Config ($lib/server/config.ts)
| Constant | Value | Note |
|---|---|---|
AI_DAILY_TOKEN_CAP |
100_000 |
Input + output tokens combined |
At current model prices this caps spend at roughly $1–2 per user per day on premium models.
Redis Key Shape
ai:budget:{userId}:{YYYY-MM-DD}
TTL: 25 hours (TTL_SECONDS = 25 * 60 * 60). The extra hour past midnight ensures the key is still readable in the final minutes of a UTC day regardless of clock skew between app instances.
The {YYYY-MM-DD} segment is derived from new Date().toISOString().slice(0, 10) — always UTC.
API ($lib/server/ai/budget.ts)
checkUserBudget(userId)
Call at request entry — before any expensive model invocation:
import { checkUserBudget } from '$lib/server/ai/budget';
const budget = await checkUserBudget(userId);
if (!budget.allowed) return decisionResponse(budget);
Returns a Decision. On denial, retryAfterMs is set to milliseconds until UTC midnight so the client can show an accurate reset time.

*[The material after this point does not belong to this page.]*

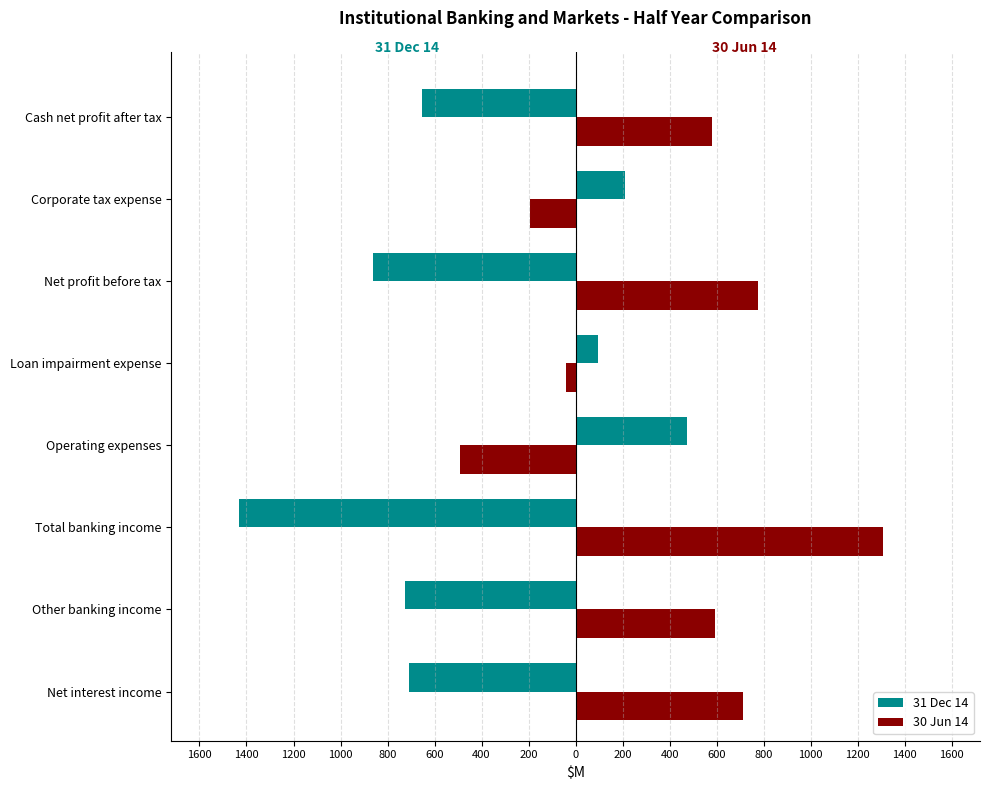

What are all the series names shown in the legend?

31 Dec 14, 30 Jun 14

Redis-unavailable behavior:
| Environment | Redis missing |
|---|---|
| Dev | Passthrough (always allowed) |
| Production | Denied — budget check unavailable is treated as over-limit |
chargeTokens(userId, tokens)
Call in streamText.onFinish after the response completes:
import { chargeTokens } from '$lib/server/ai/budget';
// Inside streamText.onFinish:
await chargeTokens(userId, usage.totalTokens);
Uses Redis INCRBY followed by EXPIRE to set the TTL on first write of the day.
Check-Then-Charge Caveat (v1)
The gate and charge are not atomic. A burst of N parallel requests can each pass checkUserBudget before any has called chargeTokens. The daily total can overshoot by up to N × AI_MAX_TOKENS before the cap engages.

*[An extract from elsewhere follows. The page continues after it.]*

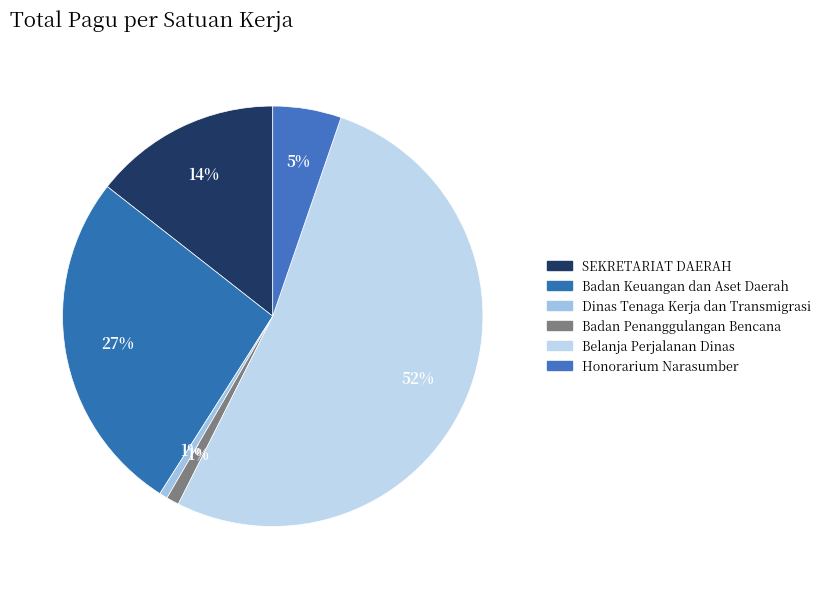

Count the number of slices in the pie.

6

At current rates the worst-case overshoot is $0.20–0.50 — acceptable for v1. Upgrade to atomic pre-charge (reserve tokens before generation, reconcile after) if abuse data warrants it.

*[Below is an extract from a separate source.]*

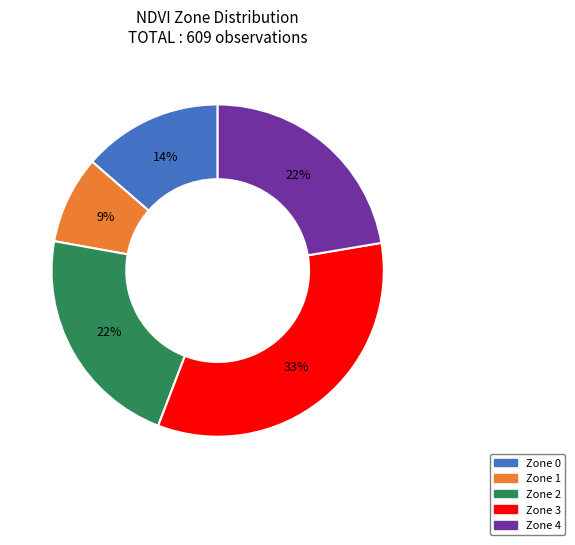

What percentage is the Zone 3 slice, to the nearest percent?

33%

BOT_DETECTION_MODE Interaction
The token budget does not read BOT_DETECTION_MODE — it is always enforced when Redis is available. The mode flag is scoped to the captcha layer only.
Where Enforced
- Chat orchestrator (
$lib/server/ai/chat-orchestrator.ts):checkUserBudgetat request entry,chargeTokensinstreamText.onFinish.